Praticamente todos os países vizinhos eram chefiados por aliados potenciais. Replicando as ideias de Steve Bannon, Eduardo Bolsonaro alimentava uma conversa fiada sobre um movimento populista na América no Sul.

Nada disso avançou, e o melhor que o governo Bolsonaro conseguiu foi inaugurar uma era de vandalismo diplomático marcada por ações pontuais, violentas e escabrosas, mal organizadas e contraproducentes.

A tentativa de emplacar na marra Juan Guaidó, numa produção digna de um filme da "Sessão da Tarde", acabou reforçando a ditadura de Caracas.

Hoje, Nicolás Maduro tortura ativistas, persegue indígenas e trata os doentes da pandemia como bioterroristas, sob os aplausos dos fanáticos que ainda se dignam a apoiá-lo no Brasil.

Talvez ainda mais revoltante, Ernesto Araújo e sua claque entregaram a cambaleante democracia boliviana a um bando de autocratas descarados, que têm como único objetivo adiar as eleições até eliminar todos os seus opositores.

Mas o descalabro do Itamaraty não explica tudo.

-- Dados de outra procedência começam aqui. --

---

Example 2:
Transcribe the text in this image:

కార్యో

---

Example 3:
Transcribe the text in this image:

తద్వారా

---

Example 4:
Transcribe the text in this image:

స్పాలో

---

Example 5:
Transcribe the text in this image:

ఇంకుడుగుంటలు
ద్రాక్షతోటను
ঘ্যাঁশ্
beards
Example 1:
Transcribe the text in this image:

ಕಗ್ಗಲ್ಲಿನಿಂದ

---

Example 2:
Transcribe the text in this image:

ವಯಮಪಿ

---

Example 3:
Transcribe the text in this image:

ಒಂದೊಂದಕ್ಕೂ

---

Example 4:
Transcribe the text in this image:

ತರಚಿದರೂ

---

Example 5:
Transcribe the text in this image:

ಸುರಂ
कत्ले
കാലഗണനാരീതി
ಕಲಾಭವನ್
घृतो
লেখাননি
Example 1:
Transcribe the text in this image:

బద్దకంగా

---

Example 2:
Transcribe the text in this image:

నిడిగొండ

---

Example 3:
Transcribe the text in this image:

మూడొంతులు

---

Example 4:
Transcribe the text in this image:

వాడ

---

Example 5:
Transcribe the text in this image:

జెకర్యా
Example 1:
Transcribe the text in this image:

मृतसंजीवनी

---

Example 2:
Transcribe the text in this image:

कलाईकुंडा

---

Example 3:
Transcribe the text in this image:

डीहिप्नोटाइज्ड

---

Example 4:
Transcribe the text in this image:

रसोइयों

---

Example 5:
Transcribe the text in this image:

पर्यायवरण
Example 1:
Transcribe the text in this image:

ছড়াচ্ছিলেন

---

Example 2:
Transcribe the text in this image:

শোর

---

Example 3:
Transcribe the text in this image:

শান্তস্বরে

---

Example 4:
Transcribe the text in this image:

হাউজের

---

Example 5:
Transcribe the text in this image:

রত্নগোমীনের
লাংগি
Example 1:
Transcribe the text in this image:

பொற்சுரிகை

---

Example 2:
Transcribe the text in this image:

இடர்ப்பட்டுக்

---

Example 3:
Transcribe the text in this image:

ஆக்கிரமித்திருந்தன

A deliquescência do bloco regional tinha um quê de inevitável. Com a entrada em cena da China, Peru e Chile assumiram sua virada para o Pacífico, enquanto a Colômbia embarcou no projeto da OCDE (Organização para a Cooperação e Desenvolvimento Econômico).

A Venezuela, que nunca hesitou em torrar petro-dólares em iniciativas de integração regional, desapareceu do mapa para as próximas gerações.

A despeito dos gestos de boa vontade de seu presidente, a Argentina parece acomodada no isolacionismo, e regionalistas convictos como Paraguai e Uruguai serão incapazes de reverter a tendência sozinhos.

Longe vão os tempos em que mentes brilhantes como o centenário Celso Furtado desenhavam o futuro da região. Quando o Brasil voltar a ter uma agenda regional, seus formuladores serão obrigados a sair da zona de conforto.

Eles e elas terão de aceitar que a integração da América do Sul, entendida como um destino natural, não terá passado de uma centenária ilusão.